## Adding Complex Numbers: (6-3i) + (5+4i)

This article will guide you through the process of adding two complex numbers: **(6-3i) + (5+4i)**.

### Understanding Complex Numbers

A complex number is a number that can be expressed in the form **a + bi**, where 'a' and 'b' are real numbers, and 'i' is the imaginary unit, defined as the square root of -1 (i.e., **i² = -1**).

### Adding Complex Numbers

To add complex numbers, we simply **add the real parts and the imaginary parts separately**.

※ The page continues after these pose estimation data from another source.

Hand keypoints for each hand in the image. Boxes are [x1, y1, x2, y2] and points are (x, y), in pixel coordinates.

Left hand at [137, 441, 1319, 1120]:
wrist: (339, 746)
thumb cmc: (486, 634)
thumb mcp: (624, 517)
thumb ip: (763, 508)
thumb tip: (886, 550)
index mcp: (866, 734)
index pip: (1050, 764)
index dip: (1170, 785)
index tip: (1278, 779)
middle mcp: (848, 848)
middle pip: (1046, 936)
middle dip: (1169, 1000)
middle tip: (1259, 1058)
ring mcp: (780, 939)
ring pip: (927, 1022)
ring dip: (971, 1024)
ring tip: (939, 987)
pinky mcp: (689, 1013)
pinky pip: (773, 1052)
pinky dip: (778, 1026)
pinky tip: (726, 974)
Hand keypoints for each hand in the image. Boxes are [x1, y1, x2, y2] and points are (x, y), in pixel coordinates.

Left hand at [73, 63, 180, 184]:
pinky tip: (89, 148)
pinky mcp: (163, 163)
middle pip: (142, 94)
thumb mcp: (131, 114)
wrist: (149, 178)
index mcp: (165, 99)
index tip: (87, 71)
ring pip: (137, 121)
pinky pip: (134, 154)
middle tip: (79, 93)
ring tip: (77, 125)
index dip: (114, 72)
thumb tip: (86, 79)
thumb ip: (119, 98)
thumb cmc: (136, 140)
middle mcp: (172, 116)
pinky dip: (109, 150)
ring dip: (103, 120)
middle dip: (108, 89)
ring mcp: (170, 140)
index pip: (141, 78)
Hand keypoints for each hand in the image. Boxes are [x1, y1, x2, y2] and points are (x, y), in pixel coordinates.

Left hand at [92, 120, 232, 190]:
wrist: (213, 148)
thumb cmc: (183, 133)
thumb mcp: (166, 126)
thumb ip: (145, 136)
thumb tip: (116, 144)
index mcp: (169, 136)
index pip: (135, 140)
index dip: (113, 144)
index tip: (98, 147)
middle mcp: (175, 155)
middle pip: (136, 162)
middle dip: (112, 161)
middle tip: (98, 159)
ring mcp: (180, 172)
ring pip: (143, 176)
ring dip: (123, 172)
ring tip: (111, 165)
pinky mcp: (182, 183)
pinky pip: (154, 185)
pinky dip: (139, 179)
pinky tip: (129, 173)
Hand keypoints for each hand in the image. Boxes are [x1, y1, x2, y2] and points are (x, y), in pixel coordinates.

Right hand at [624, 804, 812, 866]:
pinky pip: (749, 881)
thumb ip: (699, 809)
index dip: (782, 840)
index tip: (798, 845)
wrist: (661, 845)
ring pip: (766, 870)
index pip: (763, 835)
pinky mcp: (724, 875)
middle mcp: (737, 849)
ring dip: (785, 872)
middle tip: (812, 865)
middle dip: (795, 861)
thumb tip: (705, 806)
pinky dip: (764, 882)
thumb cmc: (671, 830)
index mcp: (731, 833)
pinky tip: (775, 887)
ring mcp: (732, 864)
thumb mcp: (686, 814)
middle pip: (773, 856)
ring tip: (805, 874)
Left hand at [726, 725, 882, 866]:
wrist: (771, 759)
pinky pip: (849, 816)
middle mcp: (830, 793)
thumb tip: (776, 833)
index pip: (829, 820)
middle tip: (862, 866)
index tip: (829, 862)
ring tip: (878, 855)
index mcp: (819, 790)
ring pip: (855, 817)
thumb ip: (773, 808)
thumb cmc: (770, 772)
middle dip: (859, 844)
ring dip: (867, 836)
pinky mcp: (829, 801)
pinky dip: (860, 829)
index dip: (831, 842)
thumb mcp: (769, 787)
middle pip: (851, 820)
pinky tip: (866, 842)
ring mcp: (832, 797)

Let's apply this to our problem:

**(6 - 3i) + (5 + 4i)**

**Combine the real parts:**6 + 5 = 11**Combine the imaginary parts:**-3i + 4i = i

Therefore, the sum of (6 - 3i) and (5 + 4i) is **11 + i**.

### Visual Representation

Complex numbers can be visualized on a complex plane, where the horizontal axis represents the real part and the vertical axis represents the imaginary part. Adding complex numbers can be seen as vector addition on this plane.

In this case, (6-3i) and (5+4i) would be represented by vectors, and their sum (11+i) would be the resultant vector obtained by adding them.

### Conclusion

Adding complex numbers is a straightforward process. By understanding the structure of complex numbers and applying the principle of adding real and imaginary parts separately, we can efficiently find the sum of any two complex numbers.